Records drawn from a dataset
↓

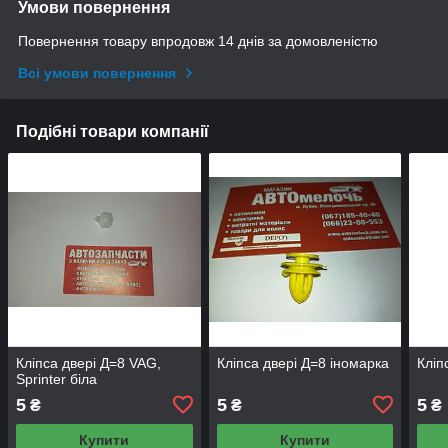
Умови повернення
Повернення товару впродовж 14 днів за домовленістю
Всі умови повернення
Подібні товари компанії
Кліпса двері Д=8 VAG,
Кліпса двері Д=8 іномарка
Кліп
Sprinter біла
5
5
5
₴
₴
₴
Купити
Купити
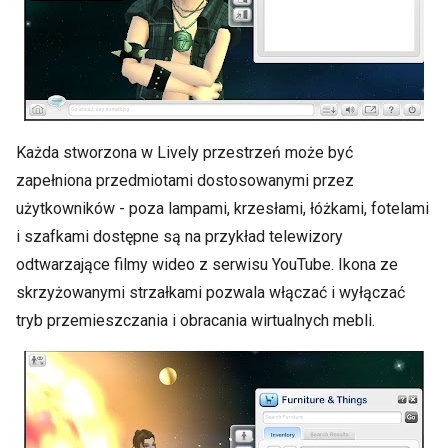
Każda stworzona w Lively przestrzeń może być
zapełniona przedmiotami dostosowanymi przez
użytkowników - poza lampami, krzesłami, łóżkami, fotelami
i szafkami dostępne są na przykład telewizory
odtwarzające filmy wideo z serwisu YouTube. Ikona ze
skrzyżowanymi strzałkami pozwala włączać i wyłączać
tryb przemieszczania i obracania wirtualnych mebli.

↑

A verbatim copy of every record is to be produced, and pictures are to be excluded from it.

Умови повернення
Повернення товару впродовж 14 днів за домовленістю
Всі умови повернення
Подібні товари компанії
Кліпса двері Д=8 VAG,
Кліпса двері Д=8 іномарка
Кліп
Sprinter біла
5
5
5
₴
₴
₴
Купити
Купити
Każda stworzona w Lively przestrzeń może być
zapełniona przedmiotami dostosowanymi przez
użytkowników - poza lampami, krzesłami, łóżkami, fotelami
i szafkami dostępne są na przykład telewizory
odtwarzające filmy wideo z serwisu YouTube. Ikona ze
skrzyżowanymi strzałkami pozwala włączać i wyłączać
tryb przemieszczania i obracania wirtualnych mebli.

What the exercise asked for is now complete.